- _Problem to work on_: From the data that follows, copy every line holding the string "Самарской".

Extracted page text data
------------------------------

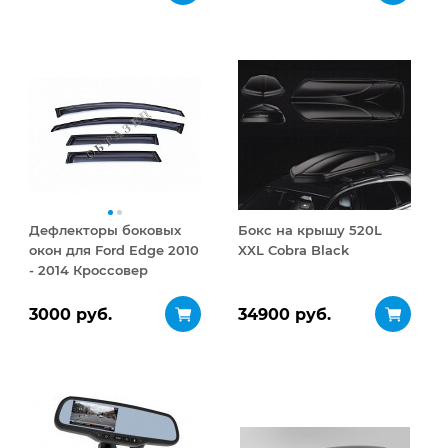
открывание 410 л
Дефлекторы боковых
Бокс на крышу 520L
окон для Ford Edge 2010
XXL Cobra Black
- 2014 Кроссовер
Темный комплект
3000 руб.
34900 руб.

------------------------------

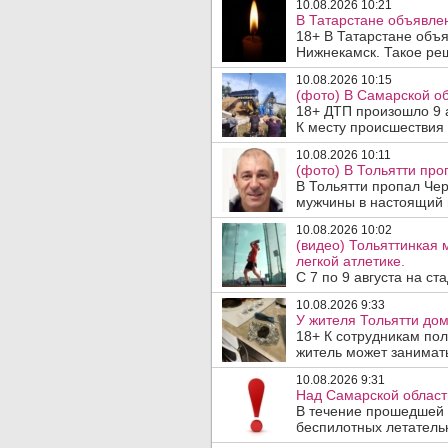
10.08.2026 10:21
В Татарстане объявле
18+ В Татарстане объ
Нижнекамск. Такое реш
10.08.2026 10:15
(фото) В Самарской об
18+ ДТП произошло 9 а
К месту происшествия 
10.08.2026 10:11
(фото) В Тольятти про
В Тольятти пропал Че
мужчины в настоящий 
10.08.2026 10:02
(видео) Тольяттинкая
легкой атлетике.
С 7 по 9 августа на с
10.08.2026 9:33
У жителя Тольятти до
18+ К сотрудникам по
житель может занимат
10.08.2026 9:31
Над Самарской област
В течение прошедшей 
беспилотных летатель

------------------------------

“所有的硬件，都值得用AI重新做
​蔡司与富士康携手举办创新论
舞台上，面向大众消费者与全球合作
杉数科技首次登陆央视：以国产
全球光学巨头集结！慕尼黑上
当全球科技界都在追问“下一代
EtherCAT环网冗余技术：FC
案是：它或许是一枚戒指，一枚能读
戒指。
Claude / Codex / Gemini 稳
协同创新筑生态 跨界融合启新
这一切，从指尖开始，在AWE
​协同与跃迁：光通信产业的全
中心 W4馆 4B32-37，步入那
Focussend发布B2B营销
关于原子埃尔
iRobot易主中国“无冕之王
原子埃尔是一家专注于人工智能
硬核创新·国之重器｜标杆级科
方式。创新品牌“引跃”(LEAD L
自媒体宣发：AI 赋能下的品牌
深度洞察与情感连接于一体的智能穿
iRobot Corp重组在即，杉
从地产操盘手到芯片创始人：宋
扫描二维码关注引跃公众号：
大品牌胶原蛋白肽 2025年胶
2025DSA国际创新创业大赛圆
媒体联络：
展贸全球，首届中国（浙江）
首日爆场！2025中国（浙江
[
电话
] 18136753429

------------------------------

- _Output of the task_:
(фото) В Самарской об
Над Самарской област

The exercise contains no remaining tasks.